Als ein Mann, der der Vergewaltigung beschuldigt wurde, in ihr Berufsleben tritt, bricht die so sorgfältig fabrizierte und gepflegte Fassade auf und Liv gerät ins Trudeln. Sie stellt sich dem Verbrechen, das an ihr verübt wurde und das ihr ganzes Leben prägt.
„Macht“ von Heidi Furre handelt von einem Thema, das oft unter den Teppich gekehrt wird. Sie zeigt auf, wie sehr und vor allem unterbewusst eine solche Tat das Opfer beeinflusst und über lange Zeit mürbe machen kann. Es ist ein wichtiges Thema und so empfinde ich auch solche Bücher als enorm wichtig, trotzdem bin ich mit dem Roman und der Aufarbeitung nicht warm geworden. Als ich endlich dachte, ich hätte einen Zugang zu Liv gefunden, hab ich ihn auch schon wieder verloren. Manches war mir zu wirr und es kreiste ausschließlich darum, dass sie kein Opfer sein will, worüber sie sich aber zu definieren schien. Es wurde zusehends anstrengender und ich habe viele ihrer Handlungen nicht nachvollziehen können - sie waren mir zu widersprüchlich.
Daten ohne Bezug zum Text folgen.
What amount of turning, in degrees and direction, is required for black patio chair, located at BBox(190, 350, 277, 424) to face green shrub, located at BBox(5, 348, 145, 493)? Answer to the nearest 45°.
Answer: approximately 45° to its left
Natürlich weiß ich, dass Menschen, die Opfer wurden, unterschiedlich reagieren und verarbeiten, aber als Protagonistin hat Liv für mich zu wenig Substanz, was ich sehr schade finde, denn wie gesagt, finde ich das Thema außerordentlich wichtig und die Sicht der Opfer wird zu oft hinten an gestellt. Sprachlich war es gut, aber das hat nicht ausgereicht, um mich langfristig zu fesseln. Ich habe leider mehr erwartet.